The records:
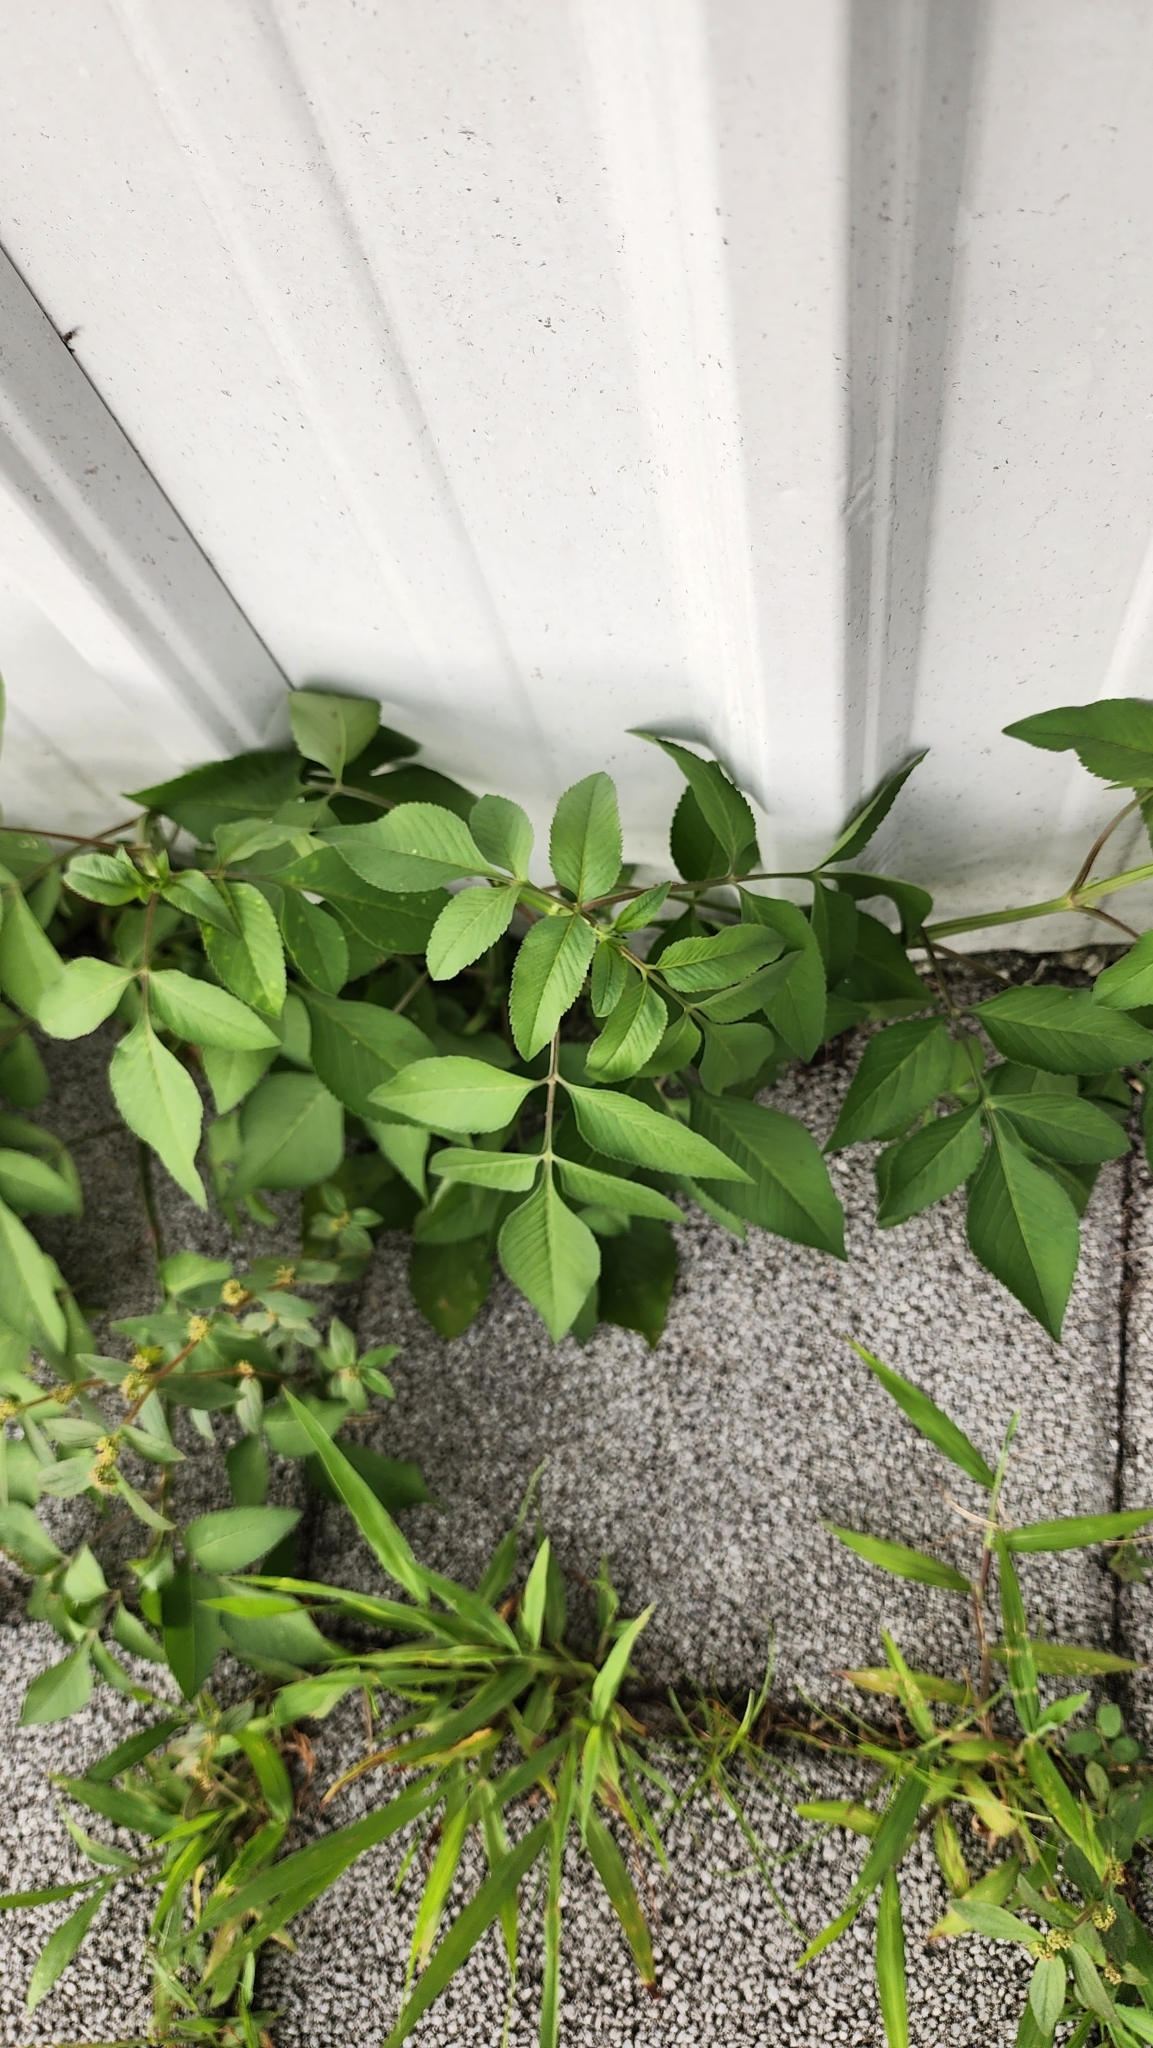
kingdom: Plantae
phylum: Tracheophyta
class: Magnoliopsida
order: Asterales
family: Asteraceae
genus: Bidens
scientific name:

Problem to work on:
Return the text lines of every row above verbatim, omitting the pictures.

Response to this task:
kingdom: Plantae
phylum: Tracheophyta
class: Magnoliopsida
order: Asterales
family: Asteraceae
genus: Bidens
scientific name:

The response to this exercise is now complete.